Les vacances humées n’auraient pas de fin. Le chez soi ressenti ne serait jamais caduc.

La bienveillance du lieu ne dépendait pas de la position de l’astre solaire.

À l’heure du couchant, la sérénité changeait la palette mais pas la caresse. La même douceur, propice à la rêverie, présidait à l’avènement du nouveau charme chromatique.

Le bonheur, qui luisait sur l’épiderme du Zeph, multipliait les soleils de sympathie et de gratitude.

Nous tenions absolument à saisir l’opportunité d’être en parfaite adéquation avec le cadre ambiant. En conséquence, nous avons organisé le repos nocturne de manière qu’il soit complet tout en permettant d’accueillir la re-naissance du disque solaire.

Le service d’accueil précède toujours les invités à accueillir.

Nous voulions accueillir le soleil. Alors nous nous sommes levés plutôt que lui, non sans avoir à l’esprit ce vers d’Homère :Ἦμος δ᾽ ἠριγένεια φάνη ῥοδοδάκτυλος Ἠώς

En français : Dès que, fille du matin, est parue l'aurore aux doigts de rose

Voici l’aurore aux doigts de rose, qui caressait amoureusement le mouillage de Τσουκαλάς :

À l’horloge de l’Égée, il était 4 heures et demie du matin.

À tribord du Zeph, la lumière de la vigilance était encore visible au sommet d’un mât.

La sérénité du petit matin évoquait le caractère imperturbable du rituel cosmique. Au cours des âges, la splendeur du lever du jour se s’est pas ternie. Chaque matin, l’horizon marin retrouvait son éblouissement. Cette régularité sans fin faisait dire au poète que la mer qu’il chérissait tant était αἰώνια (en français : éternelle). Après la pureté et l’immensité, le critère d’éternité était le troisième attrait qui motivait la déclaration d’amour rapportée ci-dessus.

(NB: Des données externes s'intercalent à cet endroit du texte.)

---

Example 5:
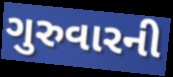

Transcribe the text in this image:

ગુરુવારનીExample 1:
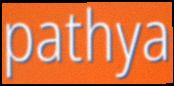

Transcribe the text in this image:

pathya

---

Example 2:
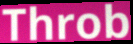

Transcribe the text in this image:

Throb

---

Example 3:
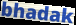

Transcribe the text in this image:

bhadak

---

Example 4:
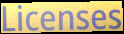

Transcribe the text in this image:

Licenses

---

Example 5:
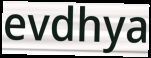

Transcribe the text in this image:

evdhya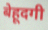
बेहूदगीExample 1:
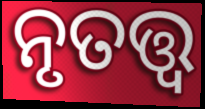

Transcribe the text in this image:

ନୃତତ୍ତ୍ୱ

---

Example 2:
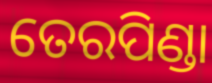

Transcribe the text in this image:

ତେରପିଣ୍ଡା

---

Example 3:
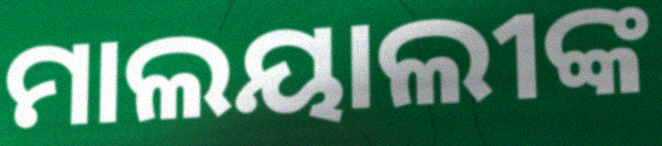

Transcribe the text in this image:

ମାଲୟାଲୀଙ୍କ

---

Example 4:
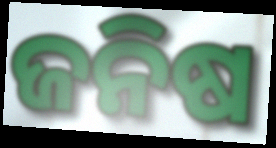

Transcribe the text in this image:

ଜନିଷ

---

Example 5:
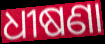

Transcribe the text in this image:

ଧୀଷଣାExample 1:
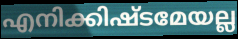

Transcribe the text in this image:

എനിക്കിഷ്ടമേയല്ല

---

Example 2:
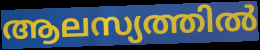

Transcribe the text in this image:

ആലസ്യത്തിൽ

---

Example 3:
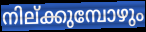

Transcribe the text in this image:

നില്ക്കുമ്പോഴും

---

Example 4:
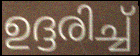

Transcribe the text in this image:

ഉദ്ദരിച്ച്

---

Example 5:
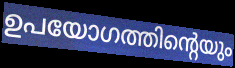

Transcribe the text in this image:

ഉപയോഗത്തിന്റെയും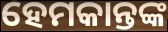
ହେମକାନ୍ତଙ୍କ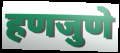
हणजुणेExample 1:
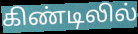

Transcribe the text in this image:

கிண்டிலில்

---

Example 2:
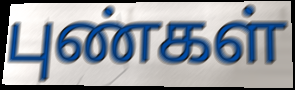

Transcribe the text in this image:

புண்கள்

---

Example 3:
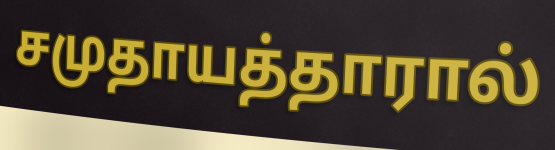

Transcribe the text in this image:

சமுதாயத்தாரால்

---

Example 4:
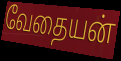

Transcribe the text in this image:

வேதையன்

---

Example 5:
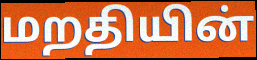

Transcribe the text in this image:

மறதியின்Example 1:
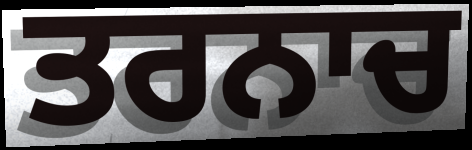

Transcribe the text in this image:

ਤਰਨਾਚ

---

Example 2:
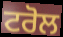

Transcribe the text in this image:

ਟਰੋਲ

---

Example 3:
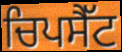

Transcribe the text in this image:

ਚਿਪਸੈੱਟ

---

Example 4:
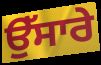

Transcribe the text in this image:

ਉੱਸਾਰੇ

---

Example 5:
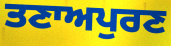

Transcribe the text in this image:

ਤਣਾਅਪੁਰਣ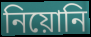
নিয়োনি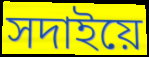
সদাইয়েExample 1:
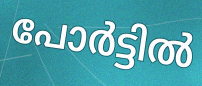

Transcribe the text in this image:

പോർട്ടിൽ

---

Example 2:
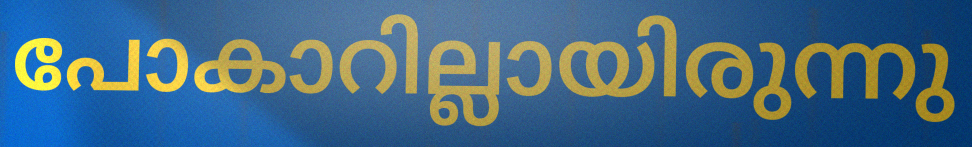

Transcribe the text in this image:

പോകാറില്ലായിരുന്നു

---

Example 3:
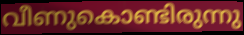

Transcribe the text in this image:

വീണുകൊണ്ടിരുന്നു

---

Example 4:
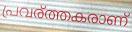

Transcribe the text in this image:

പ്രവര്ത്തകരാണ്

Par conséquent, la sérénité que nous savourions depuis notre arrivée dans ce mouillage était la sérénité des origines, celle qui a été préservée depuis les temps homériques.

Comme nous étions chanceux !

Le rituel se poursuivait de manière sereine avec l’émergence du double soleil :

Au premier plan, les ondulations du plastique de la capote donnaient à celui-ci l’apparence d’un voile antique. Les vallons de lumière qui s’y logeaient enlevaient toute impression de rigidité. C’était avec sensualité que le Zeph cueillait l’or du jour naissant.

Puis les rayons du soleil n’ont pas résisté à la tentation de cajoler les entrailles du Zeph, au sens propre comme au sens figuré. Les voici qui entraient dans l’espace convivial en empruntant les ouvertures à tribord :

Sur la marqueterie dénichée à Sorrento, dans la baie de Naples, le chien de chasse, qui revenait avec un faisan, s’arrêtait pour voir le soleil qui était déjà haut.

Pour visualiser l’expansion de la lumière, la porte de la salle d’eau a été ouverte : du coup, l’icône de l’Annonciation, trouvée sur la route d’Olympie, recevait un éclairage supplémentaire qui accentuait le caractère intimiste de la conversation entre l’archange Gabriel et Marie.

La sérénité est propice à la prospérité.

La tranquillité du site nous rendait disponibles pour contempler l’état prospère du Zeph.

Puis est venue l’heure de quitter le mouillage pour aller à Μόλυβος (transcription : Molyvos), qui se trouvait à une cinquantaine de kilomètres de là, au Nord-Ouest.

Désormais nous tournions le dos au Levant. Le soleil apparaissait alors à l’arrière du Zeph :

Le regard du Capitaine avait du mal à quitter le site de Τσουκαλάς.

Derrière nous, un pêcheur demandait à la mer de lui apporter des poissons.

C’est une scène millénaire, qui unissait la simplicité de l’existence et la pureté du cosmos.

La route du Zeph était nimbée du bonheur de la simplicité.

De nouveau, le soleil était haut. L’azur reprenait alors ses droits :

La mer restait calme. La route continuait à être celle de la sérénité. La glisse était un délice.

Il y a eu l’escorte de l’euphorie :

Insouciant, le soleil sautillait d’une vaguelette à l’autre.

Heureux, le Zeph profitait au maximun de la sérénité des instants successifs.

Dans son giron, les hampes fleuries qui ornaient les flancs se laissaient bercer par le bonheur d’une navigation féconde.

Le balcon posé sur la mer à Λέσβος, au mouillage de Τσουκαλάς, était un balcon béni, grâce à la sérénité qui l’a préservé du doute destructeur.